> _YOUR OBJECTIVE_
From the listing below, set down exactly each line beginning with the one containing "chèques, ou si" and ending with the last.

___

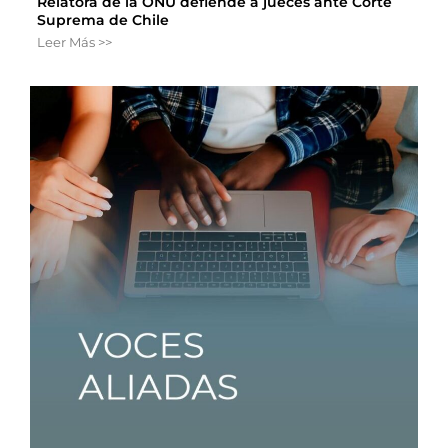
Relatora de la ONU defiende a jueces ante Corte
Suprema de Chile
Leer Más >>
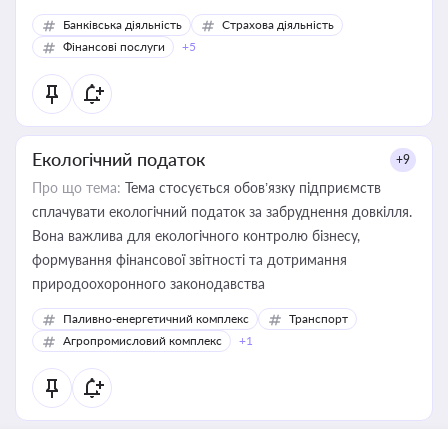
Банківська діяльність
Страхова діяльність
Фінансові послуги
+5
Екологічний податок
+9
Про що тема:
Тема стосується обов’язку підприємств
сплачувати екологічний податок за забруднення довкілля.
Вона важлива для екологічного контролю бізнесу,
формування фінансової звітності та дотримання
природоохоронного законодавства
Паливно-енергетичний комплекс
Транспорт
Агропромисловий комплекс
+1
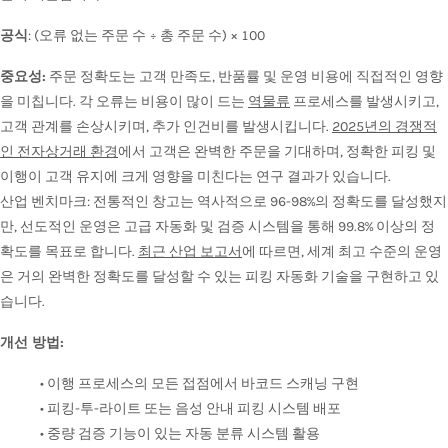
공식
: (오류 없는 주문 수 ÷ 총 주문 수) × 100
중요성:
주문 정확도는 고객 만족도, 반품률 및 운영 비용에 직접적인 영향
을 미칩니다. 각 오류는 비용이 많이 드는
역물류
프로세스를 발생시키고,
고객 관계를 손상시키며, 추가 인건비를 발생시킵니다.
2025년의 경쟁적
인 전자상거래 환경
에서 고객은 완벽한 주문을 기대하며, 정확한 피킹 및
이행이 고객 유지에 크게 영향을 미친다는 연구 결과가 있습니다.
산업 벤치마크: 전통적인 창고는 역사적으로 96-98%의 정확도를 달성했지
만, 선도적인 운영은 고급 자동화 및 검증 시스템을 통해 99.8% 이상의 정
확도를 목표로 합니다.
최근 산업 보고서
에 따르면, 세계 최고 수준의 운영
은 거의 완벽한 정확도를 달성할 수 있는 피킹 자동화 기술을 구현하고 있
습니다.
개선 방법:
• 이행 프로세스의 모든 접점에서 바코드 스캐닝 구현
• 피킹-투-라이트 또는 음성 안내 피킹 시스템 배포
• 중량 검증 기능이 있는 자동 분류 시스템 활용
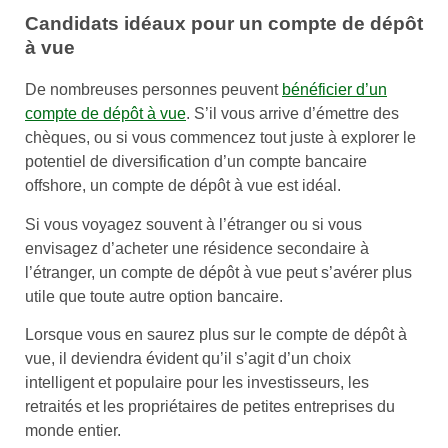
Candidats idéaux pour un compte de dépôt
à vue
De nombreuses personnes peuvent
bénéficier d’un
compte de dépôt à vue
. S’il vous arrive d’émettre des
chèques, ou si vous commencez tout juste à explorer le
potentiel de diversification d’un compte bancaire
offshore, un compte de dépôt à vue est idéal.
Si vous voyagez souvent à l’étranger ou si vous
envisagez d’acheter une résidence secondaire à
l’étranger, un compte de dépôt à vue peut s’avérer plus
utile que toute autre option bancaire.
Lorsque vous en saurez plus sur le compte de dépôt à
vue, il deviendra évident qu’il s’agit d’un choix
intelligent et populaire pour les investisseurs, les
retraités et les propriétaires de petites entreprises du
monde entier.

___

> _TASK RESULT_
chèques, ou si vous commencez tout juste à explorer le
potentiel de diversification d’un compte bancaire
offshore, un compte de dépôt à vue est idéal.
Si vous voyagez souvent à l’étranger ou si vous
envisagez d’acheter une résidence secondaire à
l’étranger, un compte de dépôt à vue peut s’avérer plus
utile que toute autre option bancaire.
Lorsque vous en saurez plus sur le compte de dépôt à
vue, il deviendra évident qu’il s’agit d’un choix
intelligent et populaire pour les investisseurs, les
retraités et les propriétaires de petites entreprises du
monde entier.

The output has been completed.